Major US Banks Issue Fresh Ban On Cryptocurrency Purchases

More financial institutions are dropping support of Bitcoin and other cryptocurrencies as they decide to ban crypto purchases done via their bank’s credit cards. Major US credit card issuers such as the Bank of America Corp. (BoFA), JPMorgan Chase & Co., and Citigroup Inc. recently announced that their customers will now be unable to purchase any form of cryptocurrency using their credit cards.

According to the banks, one of the biggest reasons for this crypto ban is to disassociate themselves with the increased risks and losses of people buying crypto with their credit cards.

JPMorgan announced the ban on Feb 3rd mentioning that they did not want the credit risks associated with the still anonymous transactions. BoFA and CitiGroup both halted crypto transactions with their credit cards on Feb 2nd although BoFA still allows crypto purchases to go through when purchased using a debit card.

The crackdown on credit card purchases has become widespread after Bitcoin started its downward descent after its December 2017 highs. Bitcoin has dropped by more than 50 percent in January and is now trading below $8,000 for the first time since November 2017. Many crypto analysts believe that the drop in cryptocurrency values was caused by regulatory threats around the world and Facebook’s recent ban on the cryptocurrency and initial coin offering advertisements.

Because of the sharp decline in Bitcoin value, lenders such as Citigroup, JPMorgan, and BoFA are afraid that people who are looking to profit on Bitcoin with their credit card purchases may soon find themselves in a position where they are unable to pay their debts with the current prices Bitcoin is showing.

According to the Federal Reserve, there was a sharp rise in credit levels during November 2017. While many attributed the rise to holiday spending, there have been theories that a chunk of these credit purchases may be crypto purchases as this was the time period when Bitcoin’s price was at record highs. Mastercard also revealed that customer spending abroad has risen 22 percent this year, which was partly fuelled by digital currency purchases. Mastercard noted that as crypto prices fell, so did the overseas spending.

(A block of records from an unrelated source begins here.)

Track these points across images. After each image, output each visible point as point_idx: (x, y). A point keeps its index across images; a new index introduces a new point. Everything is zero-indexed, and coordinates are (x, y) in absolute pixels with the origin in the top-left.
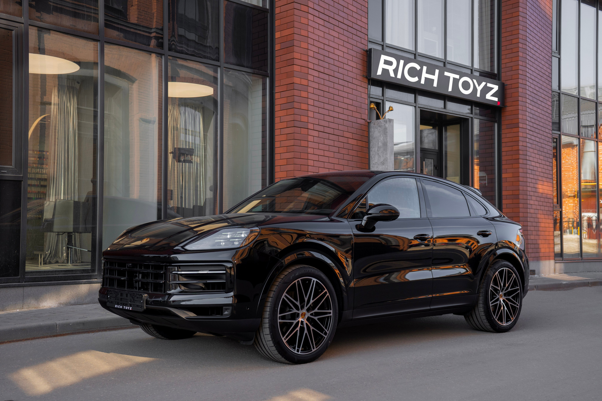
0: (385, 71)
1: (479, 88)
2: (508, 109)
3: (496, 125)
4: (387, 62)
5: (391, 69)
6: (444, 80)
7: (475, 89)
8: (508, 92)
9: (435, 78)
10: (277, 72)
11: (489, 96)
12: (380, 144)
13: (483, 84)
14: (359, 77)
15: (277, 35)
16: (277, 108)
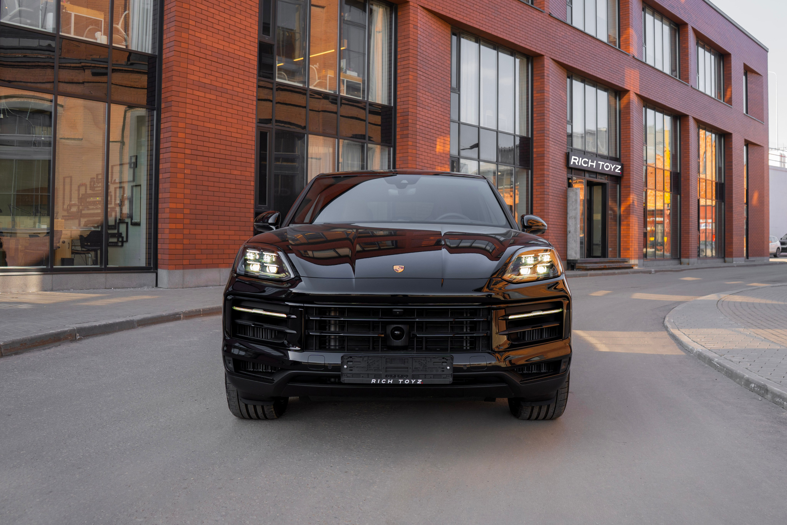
0: (574, 163)
1: (613, 168)
2: (625, 177)
3: (618, 186)
4: (575, 159)
5: (576, 161)
6: (598, 165)
7: (611, 168)
8: (625, 168)
9: (594, 164)
10: (534, 167)
11: (617, 171)
12: (573, 200)
13: (615, 165)
14: (564, 167)
15: (535, 150)
16: (534, 185)
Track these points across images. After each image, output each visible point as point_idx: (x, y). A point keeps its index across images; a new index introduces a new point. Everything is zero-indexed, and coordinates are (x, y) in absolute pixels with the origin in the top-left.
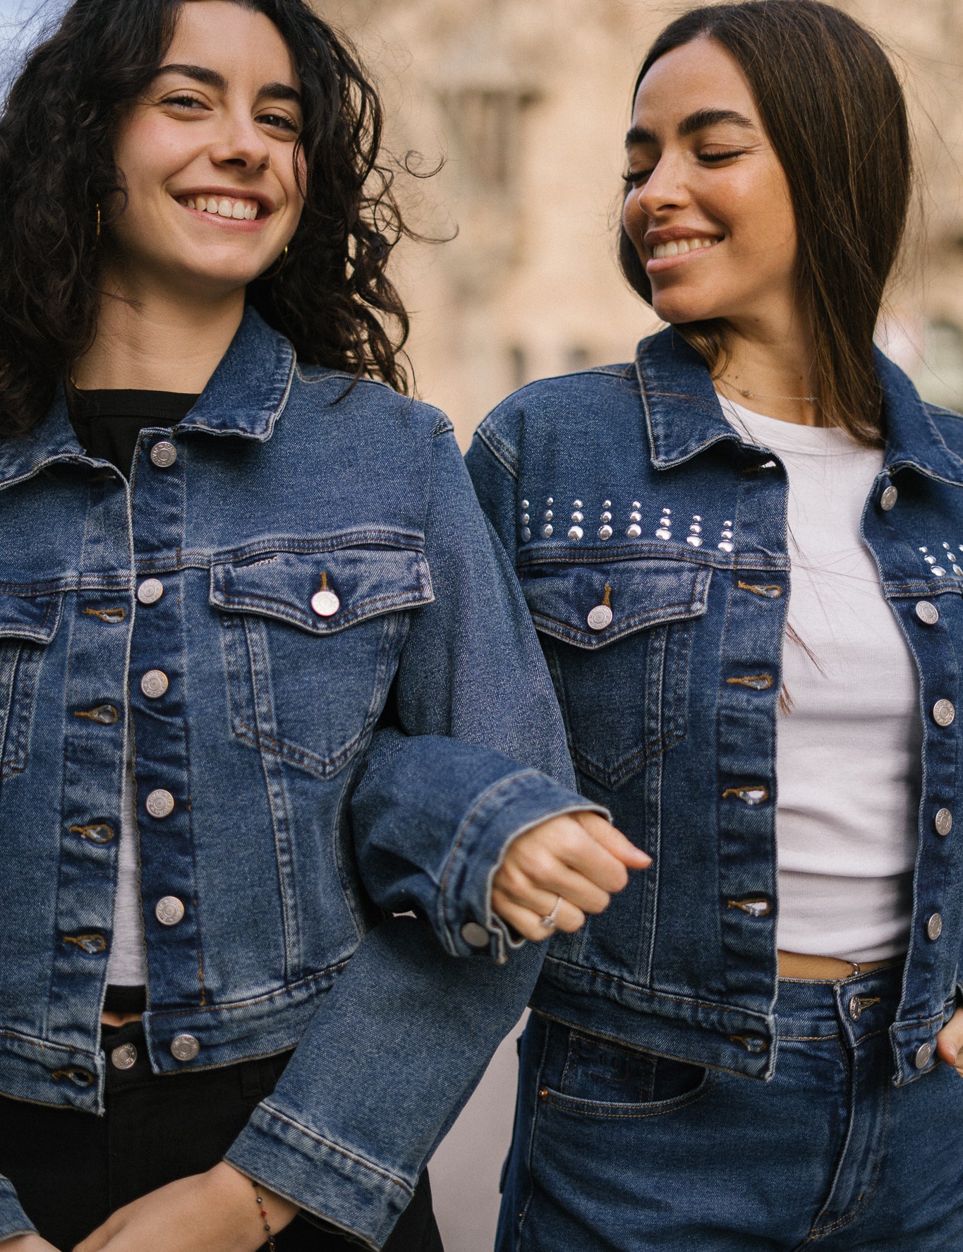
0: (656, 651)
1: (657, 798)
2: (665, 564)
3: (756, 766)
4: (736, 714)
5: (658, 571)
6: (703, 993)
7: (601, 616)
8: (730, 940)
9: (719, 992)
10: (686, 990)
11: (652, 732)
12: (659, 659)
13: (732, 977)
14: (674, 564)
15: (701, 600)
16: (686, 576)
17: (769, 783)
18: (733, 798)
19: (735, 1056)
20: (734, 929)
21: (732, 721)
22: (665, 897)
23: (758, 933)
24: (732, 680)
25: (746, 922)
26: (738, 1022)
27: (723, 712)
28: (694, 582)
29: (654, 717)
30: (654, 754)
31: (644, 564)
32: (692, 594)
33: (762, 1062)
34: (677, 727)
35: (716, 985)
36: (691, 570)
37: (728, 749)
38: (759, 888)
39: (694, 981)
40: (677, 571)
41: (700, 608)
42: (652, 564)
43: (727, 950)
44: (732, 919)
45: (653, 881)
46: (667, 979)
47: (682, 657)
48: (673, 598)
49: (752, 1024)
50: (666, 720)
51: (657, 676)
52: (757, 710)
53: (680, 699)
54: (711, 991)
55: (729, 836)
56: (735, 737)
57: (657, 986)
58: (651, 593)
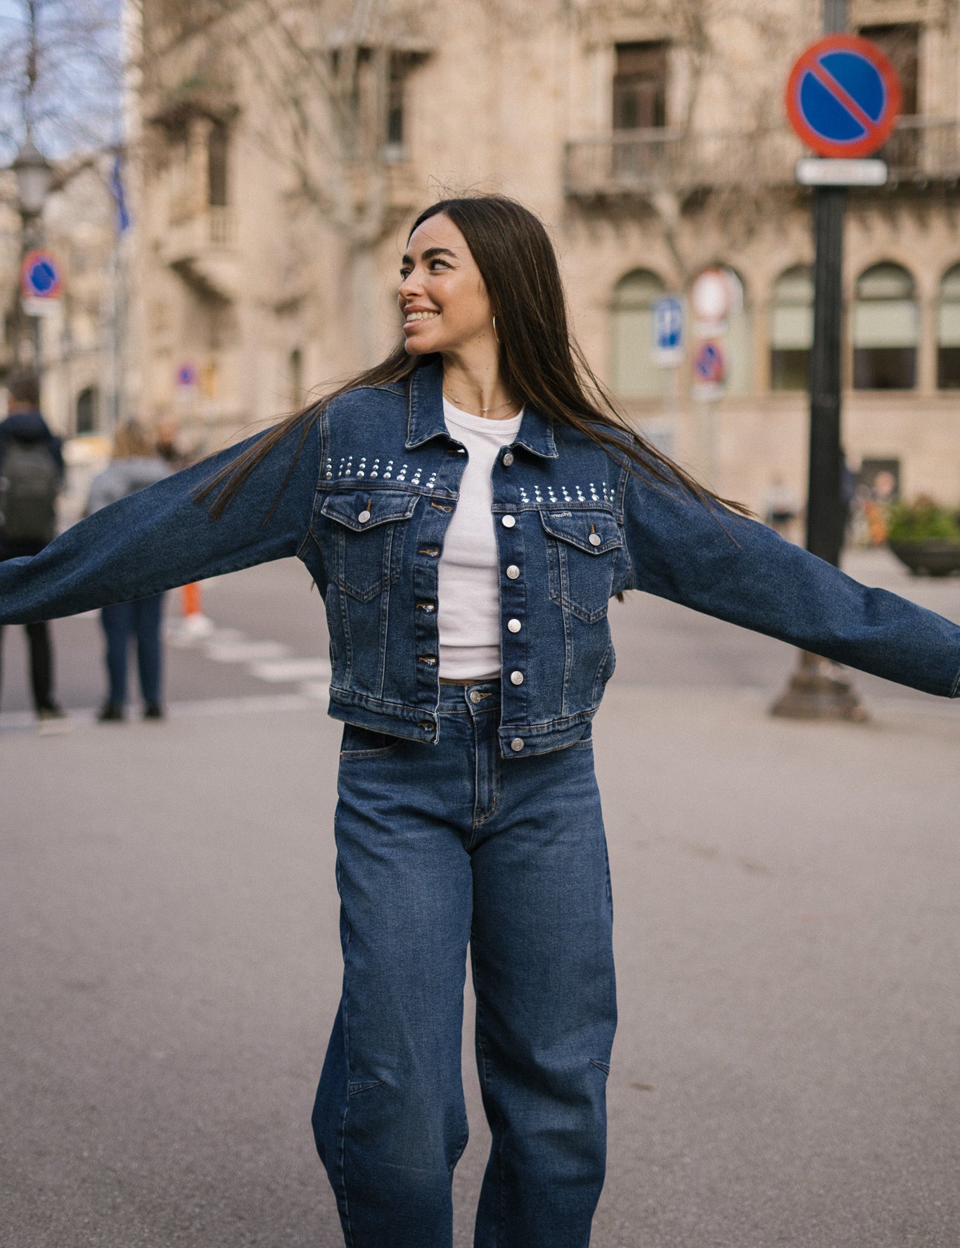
0: (388, 535)
1: (386, 608)
2: (398, 492)
3: (430, 594)
4: (421, 569)
5: (394, 496)
6: (407, 703)
7: (365, 516)
8: (420, 677)
9: (415, 703)
10: (399, 701)
11: (386, 575)
12: (390, 539)
13: (420, 695)
14: (402, 493)
15: (410, 511)
16: (406, 499)
17: (435, 602)
18: (421, 610)
19: (420, 733)
20: (420, 671)
21: (419, 572)
22: (388, 656)
23: (430, 673)
24: (421, 552)
25: (426, 668)
26: (422, 716)
27: (416, 567)
28: (409, 502)
29: (387, 568)
30: (386, 586)
31: (388, 492)
32: (407, 508)
33: (433, 735)
34: (397, 573)
35: (414, 699)
36: (409, 496)
37: (418, 585)
38: (431, 652)
39: (403, 697)
40: (402, 496)
41: (409, 515)
42: (392, 492)
43: (418, 681)
44: (420, 666)
45: (383, 648)
46: (390, 696)
47: (401, 539)
48: (398, 509)
49: (427, 717)
50: (392, 569)
51: (389, 548)
52: (431, 567)
53: (398, 560)
54: (411, 702)
55: (419, 627)
56: (420, 580)
57: (385, 699)
58: (389, 506)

Add to that the data from Seeking Alpha that credit card delinquencies have been surging, where delinquencies across smaller banks have reached its highest since the financial crisis at 5.34 percent. Credit card delinquencies across all commercial banks also rose to 2.53 percent and credit card losses from the four major US banks BoFA, Citigroup, JPMorgan, and Wells Fargo surged to 20 percent.

Some believe that many of these delinquencies come from crypto players who racked up on crypto purchases during Bitcoin’s prime in November-December 2017, failed to cash out in the early days of the drop, and are now caught in the Bitcoin crash.